MRS provides you with fully managed big data clusters. When creating a cluster, you can set a VM login mode (password or key pair). You can use all resources of the created MRS cluster. In addition, MRS allows you to deploy a big data cluster on only two ECSs with 4 vCPUs and 8 GB memory, providing more flexible choices for testing and development.

MRS clusters are classified into analysis, streaming, and hybrid clusters.

  • Analysis cluster: is used for offline data analysis and provides Hadoop components.

  • Streaming cluster: is used for streaming tasks and provides stream processing components.

  • Hybrid cluster: is used for not only offline data analysis but also streaming processing, and provides Hadoop components and stream processing components.

  • Custom: You can flexibly combine required components (MRS 3.x and later versions) based on service requirements.

MRS cluster nodes are classified into Master, Core, and Task nodes.

  • Master node: management node in a cluster. Master processes of a distributed system, Manager, and databases are deployed on Master nodes. Master nodes cannot be scaled out. The processing capability of Master nodes determines the upper limit of the management capability of the entire cluster. MRS supports scale-up of Master node specifications to provide support for management of a larger cluster.

  • Core node: used for both storage and computing and can be scaled in or out. Since Core nodes bear data storage, there are many restrictions on scale-in to prevent data loss and auto scaling cannot be performed.

  • Task node: used only for computing only and can be scaled in or out. Task nodes bear only computing tasks. Therefore, auto scaling can be performed.

You can create a cluster in two modes: custom create a cluster and quick create a cluster.

  • Custom config: On the Custom Config page, you can flexibly configure cluster parameters based on application scenarios, such as ECS specifications to better suit your service requirements.

  • Quick config: On the Quick Config page, you can quickly create a cluster based on application scenarios, improving cluster configuration efficiency. Currently, Hadoop analysis clusters, HBase clusters, and Kafka clusters are available for your quick creation.

    • Hadoop analysis cluster: uses components in the open-source Hadoop ecosystem to analyze and query vast amounts of data. For example, use Yarn to manage cluster resources, Hive and Spark to provide offline storage and computing of large-scale distributed data, Spark Streaming and Flink to offer streaming data computing, and Presto to enable interactive queries, and Tez to provide a distributed computing framework of directed acyclic graphs (DAGs).
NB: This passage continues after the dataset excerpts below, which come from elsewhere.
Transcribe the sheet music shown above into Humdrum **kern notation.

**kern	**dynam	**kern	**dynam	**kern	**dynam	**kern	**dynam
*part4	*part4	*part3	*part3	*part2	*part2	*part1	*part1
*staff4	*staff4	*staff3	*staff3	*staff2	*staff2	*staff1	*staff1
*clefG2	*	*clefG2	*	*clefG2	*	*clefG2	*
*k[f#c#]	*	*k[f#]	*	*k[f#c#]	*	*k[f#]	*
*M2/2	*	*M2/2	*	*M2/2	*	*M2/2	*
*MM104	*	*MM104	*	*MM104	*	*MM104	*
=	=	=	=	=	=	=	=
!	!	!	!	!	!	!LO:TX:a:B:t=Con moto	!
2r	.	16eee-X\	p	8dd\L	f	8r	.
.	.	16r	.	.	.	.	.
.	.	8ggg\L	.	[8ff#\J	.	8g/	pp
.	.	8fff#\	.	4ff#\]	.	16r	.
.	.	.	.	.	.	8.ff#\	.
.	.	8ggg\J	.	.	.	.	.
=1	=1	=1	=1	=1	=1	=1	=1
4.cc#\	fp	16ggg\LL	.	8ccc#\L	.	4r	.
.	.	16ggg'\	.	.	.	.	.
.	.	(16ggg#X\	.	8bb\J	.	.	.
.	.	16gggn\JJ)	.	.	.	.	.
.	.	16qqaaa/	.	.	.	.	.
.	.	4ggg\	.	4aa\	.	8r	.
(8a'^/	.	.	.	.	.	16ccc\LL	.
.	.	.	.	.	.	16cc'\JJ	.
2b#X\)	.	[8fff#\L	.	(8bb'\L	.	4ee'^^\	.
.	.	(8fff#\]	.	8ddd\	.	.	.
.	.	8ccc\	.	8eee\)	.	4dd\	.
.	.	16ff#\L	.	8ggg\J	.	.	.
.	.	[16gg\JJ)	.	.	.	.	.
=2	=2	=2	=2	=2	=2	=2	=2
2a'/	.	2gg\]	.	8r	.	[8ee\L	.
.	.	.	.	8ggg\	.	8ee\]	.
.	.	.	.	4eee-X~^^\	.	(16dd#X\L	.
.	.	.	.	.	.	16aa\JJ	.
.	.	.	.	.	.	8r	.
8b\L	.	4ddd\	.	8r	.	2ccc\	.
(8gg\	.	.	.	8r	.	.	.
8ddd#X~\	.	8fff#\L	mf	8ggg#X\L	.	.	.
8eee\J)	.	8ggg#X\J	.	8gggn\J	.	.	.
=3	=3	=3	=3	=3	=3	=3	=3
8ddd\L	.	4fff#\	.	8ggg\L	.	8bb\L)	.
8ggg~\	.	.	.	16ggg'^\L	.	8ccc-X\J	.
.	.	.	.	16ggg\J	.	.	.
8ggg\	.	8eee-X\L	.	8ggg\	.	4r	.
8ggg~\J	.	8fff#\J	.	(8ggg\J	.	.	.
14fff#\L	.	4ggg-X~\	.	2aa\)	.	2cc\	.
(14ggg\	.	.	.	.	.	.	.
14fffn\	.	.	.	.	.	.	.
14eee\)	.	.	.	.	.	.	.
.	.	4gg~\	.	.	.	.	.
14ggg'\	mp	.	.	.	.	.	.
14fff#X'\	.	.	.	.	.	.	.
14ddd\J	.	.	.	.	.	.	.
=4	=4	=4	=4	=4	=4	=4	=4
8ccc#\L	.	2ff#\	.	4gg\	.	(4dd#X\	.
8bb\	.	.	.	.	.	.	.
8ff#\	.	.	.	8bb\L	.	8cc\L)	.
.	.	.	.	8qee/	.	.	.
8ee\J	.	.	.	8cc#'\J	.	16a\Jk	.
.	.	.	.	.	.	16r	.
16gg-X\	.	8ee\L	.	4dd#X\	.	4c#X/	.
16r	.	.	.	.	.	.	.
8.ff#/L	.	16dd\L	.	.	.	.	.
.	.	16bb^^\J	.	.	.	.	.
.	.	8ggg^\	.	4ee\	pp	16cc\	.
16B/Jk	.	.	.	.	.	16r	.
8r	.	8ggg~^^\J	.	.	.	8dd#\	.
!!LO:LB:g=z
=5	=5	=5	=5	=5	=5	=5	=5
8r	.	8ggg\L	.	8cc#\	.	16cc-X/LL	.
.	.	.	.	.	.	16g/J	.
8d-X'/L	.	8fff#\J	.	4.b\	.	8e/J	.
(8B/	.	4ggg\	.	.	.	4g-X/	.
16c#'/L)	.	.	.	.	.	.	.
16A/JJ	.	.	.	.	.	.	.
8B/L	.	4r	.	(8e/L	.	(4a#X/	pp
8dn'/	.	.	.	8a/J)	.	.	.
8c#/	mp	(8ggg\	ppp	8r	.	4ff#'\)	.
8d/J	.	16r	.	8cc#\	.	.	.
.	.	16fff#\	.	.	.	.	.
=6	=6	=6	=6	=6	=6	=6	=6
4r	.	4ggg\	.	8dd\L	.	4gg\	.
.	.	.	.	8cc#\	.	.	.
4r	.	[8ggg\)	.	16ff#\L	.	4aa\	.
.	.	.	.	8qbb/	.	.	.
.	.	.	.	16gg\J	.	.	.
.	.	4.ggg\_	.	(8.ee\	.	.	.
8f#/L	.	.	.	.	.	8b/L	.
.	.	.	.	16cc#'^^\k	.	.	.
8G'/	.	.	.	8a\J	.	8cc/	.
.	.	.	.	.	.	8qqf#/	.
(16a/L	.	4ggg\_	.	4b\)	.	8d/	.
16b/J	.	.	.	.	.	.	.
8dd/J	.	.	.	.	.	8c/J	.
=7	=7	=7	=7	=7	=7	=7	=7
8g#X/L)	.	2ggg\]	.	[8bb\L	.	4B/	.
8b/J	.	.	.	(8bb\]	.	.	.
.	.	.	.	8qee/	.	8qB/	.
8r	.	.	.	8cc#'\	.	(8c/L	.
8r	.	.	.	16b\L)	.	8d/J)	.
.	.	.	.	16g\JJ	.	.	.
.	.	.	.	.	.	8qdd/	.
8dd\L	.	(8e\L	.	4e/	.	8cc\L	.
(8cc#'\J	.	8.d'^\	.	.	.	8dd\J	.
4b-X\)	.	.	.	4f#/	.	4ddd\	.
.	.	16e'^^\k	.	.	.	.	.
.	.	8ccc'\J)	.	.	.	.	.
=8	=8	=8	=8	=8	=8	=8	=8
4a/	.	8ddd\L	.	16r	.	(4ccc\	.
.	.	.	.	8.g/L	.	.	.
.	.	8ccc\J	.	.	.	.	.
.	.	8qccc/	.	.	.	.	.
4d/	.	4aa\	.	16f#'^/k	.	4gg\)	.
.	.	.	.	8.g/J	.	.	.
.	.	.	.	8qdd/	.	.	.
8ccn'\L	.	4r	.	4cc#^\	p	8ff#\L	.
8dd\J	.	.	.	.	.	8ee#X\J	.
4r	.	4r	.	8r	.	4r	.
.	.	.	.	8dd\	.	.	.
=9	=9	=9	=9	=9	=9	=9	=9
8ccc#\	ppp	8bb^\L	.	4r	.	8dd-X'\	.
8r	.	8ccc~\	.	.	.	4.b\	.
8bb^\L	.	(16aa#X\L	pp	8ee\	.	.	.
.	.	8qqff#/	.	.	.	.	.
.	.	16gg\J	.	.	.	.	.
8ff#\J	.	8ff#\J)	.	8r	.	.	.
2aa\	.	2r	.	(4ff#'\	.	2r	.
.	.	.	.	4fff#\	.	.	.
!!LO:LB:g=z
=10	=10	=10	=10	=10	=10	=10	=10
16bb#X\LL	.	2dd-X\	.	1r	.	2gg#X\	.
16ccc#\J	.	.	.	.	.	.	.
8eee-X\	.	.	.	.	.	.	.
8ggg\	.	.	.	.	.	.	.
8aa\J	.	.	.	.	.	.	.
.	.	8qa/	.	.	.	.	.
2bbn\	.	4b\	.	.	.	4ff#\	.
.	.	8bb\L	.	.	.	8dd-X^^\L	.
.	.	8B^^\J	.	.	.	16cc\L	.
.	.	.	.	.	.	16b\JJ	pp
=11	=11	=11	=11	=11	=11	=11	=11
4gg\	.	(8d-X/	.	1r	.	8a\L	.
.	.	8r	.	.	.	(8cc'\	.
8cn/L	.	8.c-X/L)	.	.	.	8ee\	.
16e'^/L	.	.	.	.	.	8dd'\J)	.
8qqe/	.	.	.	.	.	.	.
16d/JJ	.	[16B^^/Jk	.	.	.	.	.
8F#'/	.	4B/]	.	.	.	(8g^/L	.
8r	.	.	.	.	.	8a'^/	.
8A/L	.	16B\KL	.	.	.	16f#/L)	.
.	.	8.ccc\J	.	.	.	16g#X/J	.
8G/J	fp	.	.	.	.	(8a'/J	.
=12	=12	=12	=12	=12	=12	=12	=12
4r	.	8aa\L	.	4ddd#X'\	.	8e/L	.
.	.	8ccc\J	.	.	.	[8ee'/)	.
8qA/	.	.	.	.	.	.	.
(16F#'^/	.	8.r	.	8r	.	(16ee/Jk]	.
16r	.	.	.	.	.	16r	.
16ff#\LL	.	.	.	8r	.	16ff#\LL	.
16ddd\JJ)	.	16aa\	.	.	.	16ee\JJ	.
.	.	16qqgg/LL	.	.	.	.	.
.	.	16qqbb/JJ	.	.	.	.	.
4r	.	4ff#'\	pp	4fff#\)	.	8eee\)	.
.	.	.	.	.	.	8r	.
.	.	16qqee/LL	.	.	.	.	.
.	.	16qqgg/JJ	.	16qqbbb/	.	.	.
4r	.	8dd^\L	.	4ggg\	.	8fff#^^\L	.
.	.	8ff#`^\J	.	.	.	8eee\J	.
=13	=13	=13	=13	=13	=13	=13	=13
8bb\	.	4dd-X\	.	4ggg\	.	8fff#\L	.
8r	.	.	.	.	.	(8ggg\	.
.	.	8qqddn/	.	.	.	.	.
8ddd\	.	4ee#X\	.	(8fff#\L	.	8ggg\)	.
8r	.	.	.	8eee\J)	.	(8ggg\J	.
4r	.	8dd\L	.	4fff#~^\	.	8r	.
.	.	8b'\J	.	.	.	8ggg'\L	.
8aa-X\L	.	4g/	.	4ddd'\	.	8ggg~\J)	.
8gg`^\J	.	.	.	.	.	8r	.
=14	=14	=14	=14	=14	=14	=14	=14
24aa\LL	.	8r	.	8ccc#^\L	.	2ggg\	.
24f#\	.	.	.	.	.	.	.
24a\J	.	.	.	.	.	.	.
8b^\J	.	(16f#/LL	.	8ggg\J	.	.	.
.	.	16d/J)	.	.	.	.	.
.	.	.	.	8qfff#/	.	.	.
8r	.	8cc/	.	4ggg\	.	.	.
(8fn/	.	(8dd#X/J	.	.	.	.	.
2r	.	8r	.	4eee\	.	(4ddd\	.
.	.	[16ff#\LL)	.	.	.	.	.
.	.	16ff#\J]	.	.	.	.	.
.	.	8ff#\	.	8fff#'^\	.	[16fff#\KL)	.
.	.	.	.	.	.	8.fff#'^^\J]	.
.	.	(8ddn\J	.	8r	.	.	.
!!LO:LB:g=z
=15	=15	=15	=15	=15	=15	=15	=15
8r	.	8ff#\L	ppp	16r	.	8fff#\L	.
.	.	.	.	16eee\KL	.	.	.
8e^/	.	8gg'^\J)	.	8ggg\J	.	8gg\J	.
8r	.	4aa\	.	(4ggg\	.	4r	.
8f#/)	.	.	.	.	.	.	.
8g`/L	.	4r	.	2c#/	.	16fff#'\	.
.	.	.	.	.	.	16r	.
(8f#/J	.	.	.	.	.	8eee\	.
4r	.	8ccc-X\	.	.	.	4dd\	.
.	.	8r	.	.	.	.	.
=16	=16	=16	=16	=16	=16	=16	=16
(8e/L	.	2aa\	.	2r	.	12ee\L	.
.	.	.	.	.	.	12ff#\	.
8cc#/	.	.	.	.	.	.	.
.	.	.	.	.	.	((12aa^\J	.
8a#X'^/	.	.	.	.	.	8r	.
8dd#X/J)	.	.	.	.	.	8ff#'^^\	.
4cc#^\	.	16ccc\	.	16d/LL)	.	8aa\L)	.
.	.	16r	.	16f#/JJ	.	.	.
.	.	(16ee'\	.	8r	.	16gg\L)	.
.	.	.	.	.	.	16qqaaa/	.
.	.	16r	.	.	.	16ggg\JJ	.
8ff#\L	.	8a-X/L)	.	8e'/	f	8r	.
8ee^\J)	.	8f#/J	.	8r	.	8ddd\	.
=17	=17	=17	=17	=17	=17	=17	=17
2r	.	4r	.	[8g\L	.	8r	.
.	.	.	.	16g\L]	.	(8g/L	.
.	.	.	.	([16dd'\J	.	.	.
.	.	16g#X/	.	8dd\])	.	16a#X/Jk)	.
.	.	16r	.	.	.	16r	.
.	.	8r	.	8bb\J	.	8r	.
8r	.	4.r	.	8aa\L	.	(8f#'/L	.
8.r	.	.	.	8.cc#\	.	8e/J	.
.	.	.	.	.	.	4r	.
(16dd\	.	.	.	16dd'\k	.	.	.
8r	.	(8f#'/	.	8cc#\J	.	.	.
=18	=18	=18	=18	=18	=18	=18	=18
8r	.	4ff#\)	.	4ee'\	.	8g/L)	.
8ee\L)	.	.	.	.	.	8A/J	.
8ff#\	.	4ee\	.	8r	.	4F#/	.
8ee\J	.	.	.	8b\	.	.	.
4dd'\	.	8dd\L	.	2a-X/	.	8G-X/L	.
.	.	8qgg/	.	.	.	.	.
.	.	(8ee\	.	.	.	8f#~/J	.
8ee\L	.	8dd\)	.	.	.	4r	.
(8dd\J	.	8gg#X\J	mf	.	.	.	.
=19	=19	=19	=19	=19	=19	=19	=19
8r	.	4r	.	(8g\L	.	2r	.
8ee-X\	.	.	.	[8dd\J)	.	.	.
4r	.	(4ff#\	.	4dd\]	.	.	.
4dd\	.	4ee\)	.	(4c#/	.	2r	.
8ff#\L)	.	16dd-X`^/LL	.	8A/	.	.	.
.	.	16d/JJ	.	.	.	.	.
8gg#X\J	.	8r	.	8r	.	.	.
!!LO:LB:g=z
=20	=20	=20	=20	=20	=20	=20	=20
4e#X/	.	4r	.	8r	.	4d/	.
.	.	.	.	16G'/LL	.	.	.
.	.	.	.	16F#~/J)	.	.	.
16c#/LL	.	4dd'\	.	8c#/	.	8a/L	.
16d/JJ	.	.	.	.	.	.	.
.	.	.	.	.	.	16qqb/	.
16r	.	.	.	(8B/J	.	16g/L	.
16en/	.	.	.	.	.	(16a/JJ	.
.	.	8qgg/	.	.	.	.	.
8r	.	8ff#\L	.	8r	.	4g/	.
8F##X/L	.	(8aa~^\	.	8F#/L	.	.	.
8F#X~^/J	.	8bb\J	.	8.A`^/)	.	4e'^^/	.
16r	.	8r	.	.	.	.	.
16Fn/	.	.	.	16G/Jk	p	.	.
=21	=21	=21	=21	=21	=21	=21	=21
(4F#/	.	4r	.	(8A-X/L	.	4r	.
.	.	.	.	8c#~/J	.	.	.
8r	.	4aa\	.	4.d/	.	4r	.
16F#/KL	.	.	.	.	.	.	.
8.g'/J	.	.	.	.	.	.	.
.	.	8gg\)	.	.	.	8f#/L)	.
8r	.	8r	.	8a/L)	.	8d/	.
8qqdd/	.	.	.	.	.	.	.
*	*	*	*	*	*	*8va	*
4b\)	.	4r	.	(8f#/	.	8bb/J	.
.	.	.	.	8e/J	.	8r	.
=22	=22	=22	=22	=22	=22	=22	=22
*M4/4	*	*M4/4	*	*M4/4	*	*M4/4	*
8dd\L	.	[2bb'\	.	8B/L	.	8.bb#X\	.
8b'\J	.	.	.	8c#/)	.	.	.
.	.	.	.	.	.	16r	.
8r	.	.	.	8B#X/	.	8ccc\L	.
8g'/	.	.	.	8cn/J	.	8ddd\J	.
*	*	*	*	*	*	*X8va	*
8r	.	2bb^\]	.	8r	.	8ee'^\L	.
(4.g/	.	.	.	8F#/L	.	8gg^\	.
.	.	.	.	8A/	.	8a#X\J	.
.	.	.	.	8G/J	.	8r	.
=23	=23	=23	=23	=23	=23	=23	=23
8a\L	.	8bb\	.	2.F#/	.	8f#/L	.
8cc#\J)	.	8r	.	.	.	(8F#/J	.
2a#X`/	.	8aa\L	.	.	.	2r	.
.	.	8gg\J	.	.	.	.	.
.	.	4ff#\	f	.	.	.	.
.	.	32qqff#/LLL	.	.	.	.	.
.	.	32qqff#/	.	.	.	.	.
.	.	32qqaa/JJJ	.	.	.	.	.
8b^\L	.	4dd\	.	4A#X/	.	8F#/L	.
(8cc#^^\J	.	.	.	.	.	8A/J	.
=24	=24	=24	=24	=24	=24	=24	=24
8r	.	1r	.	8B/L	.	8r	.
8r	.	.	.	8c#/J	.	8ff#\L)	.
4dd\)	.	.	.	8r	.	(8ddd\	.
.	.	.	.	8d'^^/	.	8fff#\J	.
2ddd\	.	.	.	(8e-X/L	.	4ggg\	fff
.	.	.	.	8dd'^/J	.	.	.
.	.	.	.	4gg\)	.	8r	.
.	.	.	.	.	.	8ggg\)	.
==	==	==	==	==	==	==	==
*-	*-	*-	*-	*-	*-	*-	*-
    • HBase cluster: uses Hadoop and HBase components to provide a column-oriented distributed cloud storage system featuring enhanced reliability, excellent performance, and elastic scalability. It applies to the storage and distributed computing of massive amounts of data. You can use HBase to build a storage system capable of storing TB- or even PB-level data. With HBase, you can filter and analyze data with ease and get responses in milliseconds, rapidly mining data value.

    • Kafka cluster: uses Kafka and Storm to provide an open source message system with high throughput and scalability. It is widely used in scenarios such as log collection and monitoring data aggregation to implement efficient streaming data collection and real-time data processing and storage.

Terminating a Cluster

MRS allows you to terminate a cluster when it is no longer needed. After the cluster is terminated, all cloud resources used by the cluster will be released. Before terminating a cluster, you are advised to migrate or back up data. Terminate the cluster only when no service is running in the cluster or the cluster is abnormal and cannot provide services based on O&M analysis. If data is stored on EVS disks or pass-through disks in a big data cluster, the data will be deleted after the cluster is terminated. Therefore, exercise caution when terminating a cluster.